E’ preoccupatissimo il sottosegretario al Mit, Salvatore Margiotta mentre accende il campanello d’allarme sullo stato del nosocomio potentino: “Non mi interessa e neppure credo sia utile discutere le ragioni che hanno condotto al collasso della più importante struttura ospedaliera del capoluogo lucano” riporta in una nota l’esponente del governo nazionale. Oggi mi interessa capire cosa intende fare la giunta regionale per salvare il San Carlo”.

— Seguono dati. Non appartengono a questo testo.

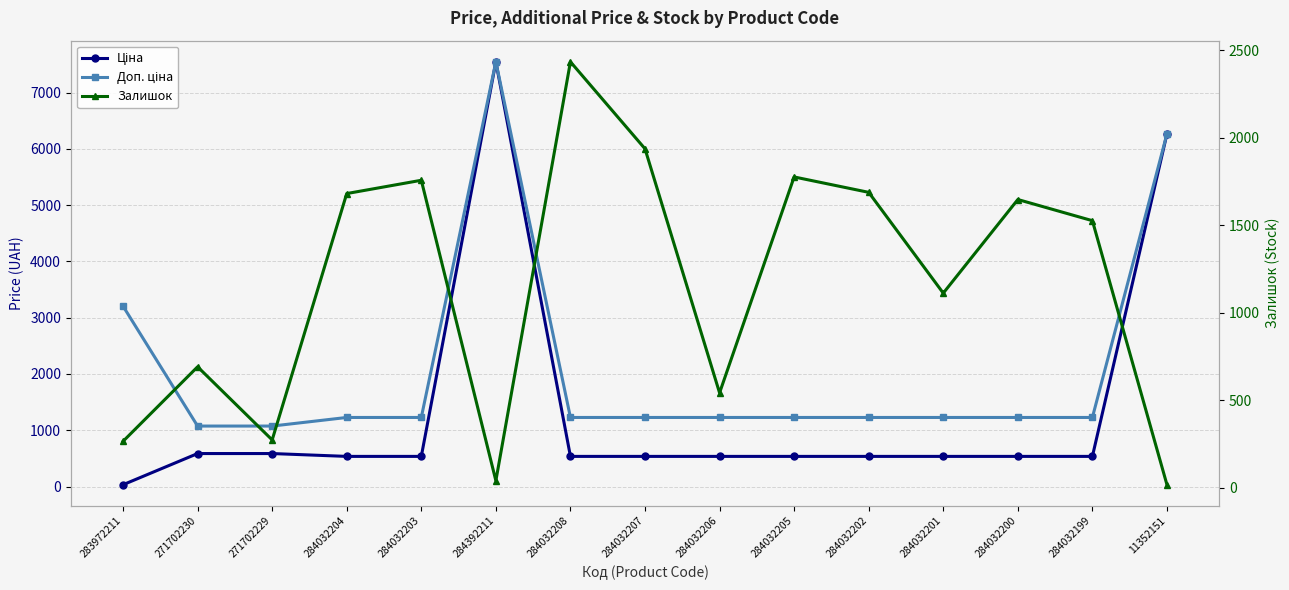

True or false: Доп. ціна and Ціна intersect in this chart.

False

“Mi pare grave l’inerzia di fronte a quello che sta accadendo” aggiunge l’esponente del Governo nazionale dopo che “è stata chiesta la chiusura di alcuni reparti, sono stati rinviati interventi salva-vita, è stato dichiarato che ‘allo stato la sicurezza delle cure del paziente non può essere garantita’, sono stati ridotti posti letto”.

“Ogni giorno” prosegue “emerge un problema nuovo e il management sembra incapace di affrontare l’emergenza. Dunque sento il dovere da cittadino prima ancora che da rappresentante delle istituzioni di interpellare la giunta regionale per sapere se davvero ha deciso di assistere inerme alla ‘morte’ del San Carlo. Sarebbe un fatto gravissimo e inaudito”.

Poi il sottosegretario ricorda la sua partecipazione nei mesi scorsi “all’importante Consiglio Comunale aperto che si è tenuto proprio nell’auditorium del San Carlo” nel corso del quale ha offerto la collaborazione per trovare una soluzione “poiché credo che governo nazionale e regionale, pur avendo un colore diverso, abbiano il dovere di collaborare quando si tratta di garantire la funzionalità di una struttura fondamentale per i cittadini lucani”.

“Mi auguro” conclude Margiotta “che qualcuno al Palazzo della Regione faccia sentire la sua voce e comprenda che non c’è più tempo da perdere”.